走り出したい衝動を堪えて、殊更にゆっくりと。
持ち上げた腕から、微かな甘い香りが聞こえた。













時計が待ち合わせ時間から一周を回ろうという頃。


「すまんな。待たしてもうて」


校門へと到着。
見下ろした光景と寸分違わぬ光景が広がるソコには、俯いた少女。
わざとらしい苦笑を滲ませれば、顔を覆うリョーマの黒髪がピクリと揺れた。
残り数歩を緩やかに踏み締めれば、俯いた彼女の顔が持ち上がる。


「すまんなぁ。
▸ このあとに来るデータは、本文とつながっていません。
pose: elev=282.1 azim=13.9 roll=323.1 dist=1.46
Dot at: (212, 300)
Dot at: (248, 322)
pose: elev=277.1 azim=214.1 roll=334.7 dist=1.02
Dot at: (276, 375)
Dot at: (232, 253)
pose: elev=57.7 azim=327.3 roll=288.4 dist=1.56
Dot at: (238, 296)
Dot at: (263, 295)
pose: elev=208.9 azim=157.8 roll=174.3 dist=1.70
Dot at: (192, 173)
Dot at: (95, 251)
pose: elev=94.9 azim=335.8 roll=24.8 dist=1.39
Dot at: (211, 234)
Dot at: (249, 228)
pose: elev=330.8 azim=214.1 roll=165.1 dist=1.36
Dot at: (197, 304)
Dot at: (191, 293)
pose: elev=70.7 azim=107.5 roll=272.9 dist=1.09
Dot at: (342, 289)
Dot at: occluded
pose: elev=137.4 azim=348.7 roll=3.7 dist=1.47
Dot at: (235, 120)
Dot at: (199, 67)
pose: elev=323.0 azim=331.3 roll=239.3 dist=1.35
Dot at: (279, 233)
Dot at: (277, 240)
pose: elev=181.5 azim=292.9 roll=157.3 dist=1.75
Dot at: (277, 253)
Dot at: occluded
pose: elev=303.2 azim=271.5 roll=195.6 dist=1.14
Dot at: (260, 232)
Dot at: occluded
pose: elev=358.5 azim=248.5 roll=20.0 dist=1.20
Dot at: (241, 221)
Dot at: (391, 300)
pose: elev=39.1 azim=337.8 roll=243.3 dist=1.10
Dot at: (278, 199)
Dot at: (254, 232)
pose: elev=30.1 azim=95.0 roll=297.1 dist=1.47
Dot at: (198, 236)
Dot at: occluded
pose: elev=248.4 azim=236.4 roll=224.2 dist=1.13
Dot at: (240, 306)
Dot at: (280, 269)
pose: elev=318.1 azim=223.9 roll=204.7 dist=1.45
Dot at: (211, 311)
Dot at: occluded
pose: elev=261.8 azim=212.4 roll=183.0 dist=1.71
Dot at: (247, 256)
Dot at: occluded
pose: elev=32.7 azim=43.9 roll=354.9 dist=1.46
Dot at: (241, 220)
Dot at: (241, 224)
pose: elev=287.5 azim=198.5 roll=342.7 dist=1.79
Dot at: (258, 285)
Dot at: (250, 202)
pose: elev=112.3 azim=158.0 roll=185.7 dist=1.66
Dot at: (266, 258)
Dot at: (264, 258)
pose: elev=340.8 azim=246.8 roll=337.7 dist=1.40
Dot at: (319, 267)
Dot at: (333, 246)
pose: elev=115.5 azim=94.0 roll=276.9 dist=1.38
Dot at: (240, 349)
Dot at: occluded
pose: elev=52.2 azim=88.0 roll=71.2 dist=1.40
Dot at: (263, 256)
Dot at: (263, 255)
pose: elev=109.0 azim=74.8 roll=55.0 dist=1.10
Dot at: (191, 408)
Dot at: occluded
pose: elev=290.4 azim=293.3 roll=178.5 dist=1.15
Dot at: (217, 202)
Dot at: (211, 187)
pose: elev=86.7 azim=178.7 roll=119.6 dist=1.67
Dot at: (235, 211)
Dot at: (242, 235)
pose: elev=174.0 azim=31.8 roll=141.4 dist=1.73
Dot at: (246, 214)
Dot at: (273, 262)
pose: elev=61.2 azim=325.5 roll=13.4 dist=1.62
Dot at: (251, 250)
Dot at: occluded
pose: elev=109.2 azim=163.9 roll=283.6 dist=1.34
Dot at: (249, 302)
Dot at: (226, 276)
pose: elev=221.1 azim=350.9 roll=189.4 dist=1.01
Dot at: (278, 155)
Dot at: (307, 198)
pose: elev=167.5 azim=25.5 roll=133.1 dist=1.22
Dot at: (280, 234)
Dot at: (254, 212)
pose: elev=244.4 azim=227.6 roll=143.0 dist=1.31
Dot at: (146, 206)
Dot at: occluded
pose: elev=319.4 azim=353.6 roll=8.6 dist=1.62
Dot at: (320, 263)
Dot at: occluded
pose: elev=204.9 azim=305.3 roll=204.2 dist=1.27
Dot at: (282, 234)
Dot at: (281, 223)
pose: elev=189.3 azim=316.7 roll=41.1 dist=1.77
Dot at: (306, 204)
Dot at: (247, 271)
ミーティング長引いてもうて」


言い訳じみた言葉を唇から引き出せば、引き結ばれるリョーマの唇。


「待った?」


沸き上がる愛おしさに頬を綻ばせれば、引き結ばれた唇が震えた。
大きな琥珀が、白石を見止める。


「蔵……」


ハスキーな彼女の喉が自分の名を呼んで、嬉しさに頬が緩む。
愛しくて愛しくて仕方がない。
リョーマが好きで仕方がない。
溢れ出す愛おしさに、揺れる彼女の黒髪へ手を伸ばした。
指通りのいい黒髪が指先を滑る。
心地いいその感触。


「ほな、行こか」


促す言葉とともに新たな髪に指を絡めれば、乾いた音とともに指先が弾かれた。
突然の事に目を見開けば苛烈な視線が突き刺さる。
噛み締めた唇と、怒りを篭めた──君の嫉妬(ジェラシー)
あまりにも鋭く熱く──僅かに濡れたその視線に、悦びが走り抜けた。






あぁその瞳が好きなんだ。













これではいけないと、解っている。
こんな事は不毛だと、知っている。
これで最後……と何度呟いただろう。
けれど。


「…………」


無言のまま絡み付くリョーマの瞳。
嫉妬に濡れた大きな瞳を見る度、高鳴る胸が収まらない。
愛されているのだと、雄弁に語るその瞳。


「蔵……」


痛みを堪えた、切なげな声が呼ぶ。
悲しいその響きに胸が締め付けられて、罪悪感がのしかかる。
なのに……その声に悦びを感じてしまう。
自分に関わる女を厭う、君のその感情に。
君から感じる独占欲に。
溺れる、堕ちる、狂わされる。


「なに?」


俯くリョーマの顔は、見えない。
呼び掛けに応えて、柔らかな黒髪を撫ぜる。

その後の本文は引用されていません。